Exercise: The answer must be an exact copy of the listing below.

----- Task data

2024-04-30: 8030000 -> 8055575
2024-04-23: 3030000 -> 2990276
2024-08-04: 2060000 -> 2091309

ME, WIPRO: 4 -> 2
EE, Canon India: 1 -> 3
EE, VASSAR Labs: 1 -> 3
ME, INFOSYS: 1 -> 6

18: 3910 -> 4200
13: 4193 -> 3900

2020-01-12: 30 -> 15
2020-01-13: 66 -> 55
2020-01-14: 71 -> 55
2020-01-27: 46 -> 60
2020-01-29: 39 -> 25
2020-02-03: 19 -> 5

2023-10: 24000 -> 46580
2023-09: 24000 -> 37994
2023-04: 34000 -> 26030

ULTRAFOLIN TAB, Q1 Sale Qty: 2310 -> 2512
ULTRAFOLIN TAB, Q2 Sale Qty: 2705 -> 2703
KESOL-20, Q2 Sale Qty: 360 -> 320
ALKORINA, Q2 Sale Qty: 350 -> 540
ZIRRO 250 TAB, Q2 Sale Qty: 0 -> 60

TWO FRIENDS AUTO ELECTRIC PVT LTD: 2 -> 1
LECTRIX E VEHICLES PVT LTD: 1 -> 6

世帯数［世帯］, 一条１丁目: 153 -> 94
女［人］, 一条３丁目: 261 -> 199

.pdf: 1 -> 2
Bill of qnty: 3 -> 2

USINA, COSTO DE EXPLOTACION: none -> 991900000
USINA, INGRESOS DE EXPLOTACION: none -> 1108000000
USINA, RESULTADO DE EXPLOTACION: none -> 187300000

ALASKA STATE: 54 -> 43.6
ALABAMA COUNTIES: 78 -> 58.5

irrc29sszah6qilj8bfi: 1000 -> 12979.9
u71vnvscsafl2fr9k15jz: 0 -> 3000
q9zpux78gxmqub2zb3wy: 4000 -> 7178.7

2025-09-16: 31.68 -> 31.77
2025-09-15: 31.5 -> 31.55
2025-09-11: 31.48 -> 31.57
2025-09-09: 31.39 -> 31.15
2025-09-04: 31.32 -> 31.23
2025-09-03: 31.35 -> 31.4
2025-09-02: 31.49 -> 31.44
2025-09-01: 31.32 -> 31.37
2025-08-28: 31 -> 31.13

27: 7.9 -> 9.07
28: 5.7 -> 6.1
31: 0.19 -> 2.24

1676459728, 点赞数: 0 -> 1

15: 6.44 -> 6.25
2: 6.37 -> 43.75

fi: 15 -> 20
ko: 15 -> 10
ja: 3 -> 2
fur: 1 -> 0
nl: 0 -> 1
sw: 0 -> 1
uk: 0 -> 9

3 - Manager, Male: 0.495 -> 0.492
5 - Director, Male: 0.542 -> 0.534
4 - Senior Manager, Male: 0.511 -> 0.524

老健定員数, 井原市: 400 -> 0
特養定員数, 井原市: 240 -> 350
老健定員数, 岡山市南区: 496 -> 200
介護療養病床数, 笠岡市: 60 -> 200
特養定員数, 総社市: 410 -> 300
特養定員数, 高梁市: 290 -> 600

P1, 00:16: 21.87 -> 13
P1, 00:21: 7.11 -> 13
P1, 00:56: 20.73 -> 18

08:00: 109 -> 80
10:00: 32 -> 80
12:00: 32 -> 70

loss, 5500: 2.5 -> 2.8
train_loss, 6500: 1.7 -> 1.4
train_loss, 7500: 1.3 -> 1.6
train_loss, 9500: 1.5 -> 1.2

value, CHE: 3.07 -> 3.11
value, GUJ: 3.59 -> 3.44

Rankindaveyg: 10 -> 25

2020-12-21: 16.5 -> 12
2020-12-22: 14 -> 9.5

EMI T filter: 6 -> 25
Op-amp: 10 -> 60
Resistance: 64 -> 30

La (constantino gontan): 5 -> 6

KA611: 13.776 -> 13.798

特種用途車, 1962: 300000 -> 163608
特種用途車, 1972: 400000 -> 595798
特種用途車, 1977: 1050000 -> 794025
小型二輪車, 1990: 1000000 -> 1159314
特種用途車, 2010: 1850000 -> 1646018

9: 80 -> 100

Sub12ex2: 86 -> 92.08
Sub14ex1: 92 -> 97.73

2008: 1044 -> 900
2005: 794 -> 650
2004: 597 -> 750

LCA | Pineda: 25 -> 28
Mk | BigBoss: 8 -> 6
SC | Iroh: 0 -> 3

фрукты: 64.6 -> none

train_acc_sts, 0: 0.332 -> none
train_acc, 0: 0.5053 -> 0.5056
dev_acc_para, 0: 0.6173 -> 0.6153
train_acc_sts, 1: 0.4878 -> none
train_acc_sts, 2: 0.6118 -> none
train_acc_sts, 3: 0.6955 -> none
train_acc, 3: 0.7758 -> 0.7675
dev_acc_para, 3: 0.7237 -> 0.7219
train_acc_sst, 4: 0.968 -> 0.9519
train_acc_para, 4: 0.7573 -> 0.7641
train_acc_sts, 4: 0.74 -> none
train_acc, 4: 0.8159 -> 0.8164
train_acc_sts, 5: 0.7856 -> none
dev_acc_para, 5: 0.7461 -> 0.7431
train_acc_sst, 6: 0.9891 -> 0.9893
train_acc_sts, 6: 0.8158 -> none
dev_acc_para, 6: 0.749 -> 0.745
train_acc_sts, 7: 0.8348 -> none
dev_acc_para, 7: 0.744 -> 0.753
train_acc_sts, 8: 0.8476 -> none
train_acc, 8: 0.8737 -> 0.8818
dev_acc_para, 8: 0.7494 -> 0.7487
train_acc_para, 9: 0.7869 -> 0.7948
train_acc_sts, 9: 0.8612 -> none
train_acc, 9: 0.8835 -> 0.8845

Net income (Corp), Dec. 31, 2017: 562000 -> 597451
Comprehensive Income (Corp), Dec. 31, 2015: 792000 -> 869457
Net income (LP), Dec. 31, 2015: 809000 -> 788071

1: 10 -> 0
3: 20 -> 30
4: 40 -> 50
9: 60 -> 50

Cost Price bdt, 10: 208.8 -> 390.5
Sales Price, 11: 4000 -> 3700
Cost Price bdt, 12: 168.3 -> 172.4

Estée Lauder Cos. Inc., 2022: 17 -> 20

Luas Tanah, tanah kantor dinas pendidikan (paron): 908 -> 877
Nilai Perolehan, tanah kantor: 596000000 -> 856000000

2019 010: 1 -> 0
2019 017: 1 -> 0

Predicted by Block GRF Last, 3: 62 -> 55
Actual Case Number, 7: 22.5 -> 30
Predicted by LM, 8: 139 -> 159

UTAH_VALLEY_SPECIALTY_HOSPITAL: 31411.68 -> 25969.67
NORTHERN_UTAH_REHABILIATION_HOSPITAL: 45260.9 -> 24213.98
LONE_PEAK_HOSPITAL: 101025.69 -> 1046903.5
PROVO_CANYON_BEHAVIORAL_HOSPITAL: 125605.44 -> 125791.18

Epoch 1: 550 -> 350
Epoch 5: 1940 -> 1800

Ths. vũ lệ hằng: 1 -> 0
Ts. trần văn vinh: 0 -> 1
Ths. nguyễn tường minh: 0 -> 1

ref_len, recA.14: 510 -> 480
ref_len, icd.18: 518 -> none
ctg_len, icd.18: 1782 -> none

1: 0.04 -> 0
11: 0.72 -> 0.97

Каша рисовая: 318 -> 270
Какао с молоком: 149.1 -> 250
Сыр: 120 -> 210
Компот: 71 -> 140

----------

Written response:
2024-04-30: 8030000 -> 8055575
2024-04-23: 3030000 -> 2990276
2024-08-04: 2060000 -> 2091309

ME, WIPRO: 4 -> 2
EE, Canon India: 1 -> 3
EE, VASSAR Labs: 1 -> 3
ME, INFOSYS: 1 -> 6

18: 3910 -> 4200
13: 4193 -> 3900

2020-01-12: 30 -> 15
2020-01-13: 66 -> 55
2020-01-14: 71 -> 55
2020-01-27: 46 -> 60
2020-01-29: 39 -> 25
2020-02-03: 19 -> 5

2023-10: 24000 -> 46580
2023-09: 24000 -> 37994
2023-04: 34000 -> 26030

ULTRAFOLIN TAB, Q1 Sale Qty: 2310 -> 2512
ULTRAFOLIN TAB, Q2 Sale Qty: 2705 -> 2703
KESOL-20, Q2 Sale Qty: 360 -> 320
ALKORINA, Q2 Sale Qty: 350 -> 540
ZIRRO 250 TAB, Q2 Sale Qty: 0 -> 60

TWO FRIENDS AUTO ELECTRIC PVT LTD: 2 -> 1
LECTRIX E VEHICLES PVT LTD: 1 -> 6

世帯数［世帯］, 一条１丁目: 153 -> 94
女［人］, 一条３丁目: 261 -> 199

.pdf: 1 -> 2
Bill of qnty: 3 -> 2

USINA, COSTO DE EXPLOTACION: none -> 991900000
USINA, INGRESOS DE EXPLOTACION: none -> 1108000000
USINA, RESULTADO DE EXPLOTACION: none -> 187300000

ALASKA STATE: 54 -> 43.6
ALABAMA COUNTIES: 78 -> 58.5

irrc29sszah6qilj8bfi: 1000 -> 12979.9
u71vnvscsafl2fr9k15jz: 0 -> 3000
q9zpux78gxmqub2zb3wy: 4000 -> 7178.7

2025-09-16: 31.68 -> 31.77
2025-09-15: 31.5 -> 31.55
2025-09-11: 31.48 -> 31.57
2025-09-09: 31.39 -> 31.15
2025-09-04: 31.32 -> 31.23
2025-09-03: 31.35 -> 31.4
2025-09-02: 31.49 -> 31.44
2025-09-01: 31.32 -> 31.37
2025-08-28: 31 -> 31.13

27: 7.9 -> 9.07
28: 5.7 -> 6.1
31: 0.19 -> 2.24

1676459728, 点赞数: 0 -> 1

15: 6.44 -> 6.25
2: 6.37 -> 43.75

fi: 15 -> 20
ko: 15 -> 10
ja: 3 -> 2
fur: 1 -> 0
nl: 0 -> 1
sw: 0 -> 1
uk: 0 -> 9

3 - Manager, Male: 0.495 -> 0.492
5 - Director, Male: 0.542 -> 0.534
4 - Senior Manager, Male: 0.511 -> 0.524

老健定員数, 井原市: 400 -> 0
特養定員数, 井原市: 240 -> 350
老健定員数, 岡山市南区: 496 -> 200
介護療養病床数, 笠岡市: 60 -> 200
特養定員数, 総社市: 410 -> 300
特養定員数, 高梁市: 290 -> 600

P1, 00:16: 21.87 -> 13
P1, 00:21: 7.11 -> 13
P1, 00:56: 20.73 -> 18

08:00: 109 -> 80
10:00: 32 -> 80
12:00: 32 -> 70

loss, 5500: 2.5 -> 2.8
train_loss, 6500: 1.7 -> 1.4
train_loss, 7500: 1.3 -> 1.6
train_loss, 9500: 1.5 -> 1.2

value, CHE: 3.07 -> 3.11
value, GUJ: 3.59 -> 3.44

Rankindaveyg: 10 -> 25

2020-12-21: 16.5 -> 12
2020-12-22: 14 -> 9.5

EMI T filter: 6 -> 25
Op-amp: 10 -> 60
Resistance: 64 -> 30

La (constantino gontan): 5 -> 6

KA611: 13.776 -> 13.798

特種用途車, 1962: 300000 -> 163608
特種用途車, 1972: 400000 -> 595798
特種用途車, 1977: 1050000 -> 794025
小型二輪車, 1990: 1000000 -> 1159314
特種用途車, 2010: 1850000 -> 1646018

9: 80 -> 100

Sub12ex2: 86 -> 92.08
Sub14ex1: 92 -> 97.73

2008: 1044 -> 900
2005: 794 -> 650
2004: 597 -> 750

LCA | Pineda: 25 -> 28
Mk | BigBoss: 8 -> 6
SC | Iroh: 0 -> 3

фрукты: 64.6 -> none

train_acc_sts, 0: 0.332 -> none
train_acc, 0: 0.5053 -> 0.5056
dev_acc_para, 0: 0.6173 -> 0.6153
train_acc_sts, 1: 0.4878 -> none
train_acc_sts, 2: 0.6118 -> none
train_acc_sts, 3: 0.6955 -> none
train_acc, 3: 0.7758 -> 0.7675
dev_acc_para, 3: 0.7237 -> 0.7219
train_acc_sst, 4: 0.968 -> 0.9519
train_acc_para, 4: 0.7573 -> 0.7641
train_acc_sts, 4: 0.74 -> none
train_acc, 4: 0.8159 -> 0.8164
train_acc_sts, 5: 0.7856 -> none
dev_acc_para, 5: 0.7461 -> 0.7431
train_acc_sst, 6: 0.9891 -> 0.9893
train_acc_sts, 6: 0.8158 -> none
dev_acc_para, 6: 0.749 -> 0.745
train_acc_sts, 7: 0.8348 -> none
dev_acc_para, 7: 0.744 -> 0.753
train_acc_sts, 8: 0.8476 -> none
train_acc, 8: 0.8737 -> 0.8818
dev_acc_para, 8: 0.7494 -> 0.7487
train_acc_para, 9: 0.7869 -> 0.7948
train_acc_sts, 9: 0.8612 -> none
train_acc, 9: 0.8835 -> 0.8845

Net income (Corp), Dec. 31, 2017: 562000 -> 597451
Comprehensive Income (Corp), Dec. 31, 2015: 792000 -> 869457
Net income (LP), Dec. 31, 2015: 809000 -> 788071

1: 10 -> 0
3: 20 -> 30
4: 40 -> 50
9: 60 -> 50

Cost Price bdt, 10: 208.8 -> 390.5
Sales Price, 11: 4000 -> 3700
Cost Price bdt, 12: 168.3 -> 172.4

Estée Lauder Cos. Inc., 2022: 17 -> 20

Luas Tanah, tanah kantor dinas pendidikan (paron): 908 -> 877
Nilai Perolehan, tanah kantor: 596000000 -> 856000000

2019 010: 1 -> 0
2019 017: 1 -> 0

Predicted by Block GRF Last, 3: 62 -> 55
Actual Case Number, 7: 22.5 -> 30
Predicted by LM, 8: 139 -> 159

UTAH_VALLEY_SPECIALTY_HOSPITAL: 31411.68 -> 25969.67
NORTHERN_UTAH_REHABILIATION_HOSPITAL: 45260.9 -> 24213.98
LONE_PEAK_HOSPITAL: 101025.69 -> 1046903.5
PROVO_CANYON_BEHAVIORAL_HOSPITAL: 125605.44 -> 125791.18

Epoch 1: 550 -> 350
Epoch 5: 1940 -> 1800

Ths. vũ lệ hằng: 1 -> 0
Ts. trần văn vinh: 0 -> 1
Ths. nguyễn tường minh: 0 -> 1

ref_len, recA.14: 510 -> 480
ref_len, icd.18: 518 -> none
ctg_len, icd.18: 1782 -> none

1: 0.04 -> 0
11: 0.72 -> 0.97

Каша рисовая: 318 -> 270
Какао с молоком: 149.1 -> 250
Сыр: 120 -> 210
Компот: 71 -> 140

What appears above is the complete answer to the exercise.